Staff of the Healthy Mind Lab at Washington University School of Medicine in St. Louis pack medication and medical equipment for participants in a COVID-19 clinical trial. The study indicated that the drug fluvoxamine may help prevent deterioration in COVID-19 patients, making hospitalization less likely.
Fluvoxamine may prevent serious illness in COVID-19 patients
In a preliminary study of COVID-19 patients with mild-to-moderate disease who were attempting to recover in their homes, researchers at Washington University School of Medicine in St. Louis have found that the drug fluvoxamine seems to prevent some of the most serious complications of the illness and make hospitalization and the need for supplemental oxygen less likely.
The study, a collaboration between the university’s Department of Psychiatry and Division of Infectious Diseases, involved 152 patients infected with SARS-CoV-2, the virus that causes COVID-19. Researchers compared the outcomes of those treated with fluvoxamine to the outcomes of those given an inactive placebo. After 15 days, none of the 80 patients who had received the drug experienced serious clinical deterioration. Meanwhile, six of the 72 patients given placebo (8.3%) became seriously ill, with four requiring hospitalization.
The study is published online Nov. 12 in the Journal of the American Medical Association.
“The patients who took fluvoxamine did not develop serious breathing difficulties or require hospitalization for problems with lung function,” said the paper’s first author, Eric J. Lenze, MD, the Wallace and Lucille Renard Professor of Psychiatry. “Most investigational treatments for COVID-19 have been aimed at the very sickest patients, but it’s also important to find therapies that prevent patients from getting sick enough to require supplemental oxygen or to have to go to the hospital. Our study suggests fluvoxamine may help fill that niche.”
Fluvoxamine is used commonly to treat obsessive-compulsive disorder (OCD), social anxiety disorder and depression. It is in a class of drugs known as selective serotonin-reuptake inhibitors (SSRIs), but unlike other SSRIs, fluvoxamine interacts strongly with a protein called the sigma-1 receptor. That receptor also helps regulate the body’s inflammatory response.
“There are several ways this drug might work to help COVID-19 patients, but we think it most likely may be interacting with the sigma-1 receptor to reduce the production of inflammatory molecules,” said senior author Angela M Reiersen, MD, an associate professor of psychiatry. “Past research has demonstrated that fluvoxamine can reduce inflammation in animal models of sepsis, and it may be doing something similar in our patients.”
Reiersen said the drug’s effects on inflammation could prevent the immune system from mounting an overwhelming response, which is thought to occur in some COVID-19 patients who seem to improve after a few days of illness and then worsen. Many of those patients end up hospitalized, and some die.
In an innovative twist to research during the pandemic, the study was conducted remotely. When a symptomatic patient tested positive and enrolled in the study, research staff delivered the medication or inactive placebo to them, along with thermometers, automatic blood pressure monitors and fingertip oxygen sensors.
“Our goal is to help patients who are initially well enough to be at home and to prevent them from getting sick enough to be hospitalized,” said Caline Mattar, MD, an assistant professor of medicine in the Division of Infectious Diseases. “What we’ve seen so far suggests that fluvoxamine may be an important tool in achieving that goal.”
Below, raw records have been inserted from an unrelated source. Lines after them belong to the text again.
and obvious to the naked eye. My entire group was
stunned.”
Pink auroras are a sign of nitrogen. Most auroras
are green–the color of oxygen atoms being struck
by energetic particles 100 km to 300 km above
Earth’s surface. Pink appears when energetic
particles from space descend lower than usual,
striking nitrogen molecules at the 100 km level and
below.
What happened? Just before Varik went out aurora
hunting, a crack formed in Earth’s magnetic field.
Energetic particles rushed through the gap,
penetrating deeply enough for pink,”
For two weeks, subjects took either the antidepressant drug or placebo sugar pills while having daily interactions with members of the research team — via phone or computer. That allowed patients to report on their symptoms, oxygen levels and other vital signs. If patients suffered shortness of breath or were hospitalized for pneumonia, or their oxygen saturation levels fell below 92%, their conditions were considered to have deteriorated.
“The good news is that not a single person taking the active medication experienced deterioration,” Reiersen said. “We believe this drug may be the reason, but we need to study more patients to make sure.”
The researchers will begin a larger study in the next few weeks. Lenze, the director of the Healthy Mind Lab at the School of Medicine, is an expert in using mobile and internet technology to conduct clinical trials. He said that although this initial study involved patients in the St. Louis region, the next phase of the research will involve patients from throughout the country.
“We bring the study to the patients, giving them tools to monitor their health at home,” Lenze said. “Our hope is that we can keep these patients healthy enough to avoid hospitalization.”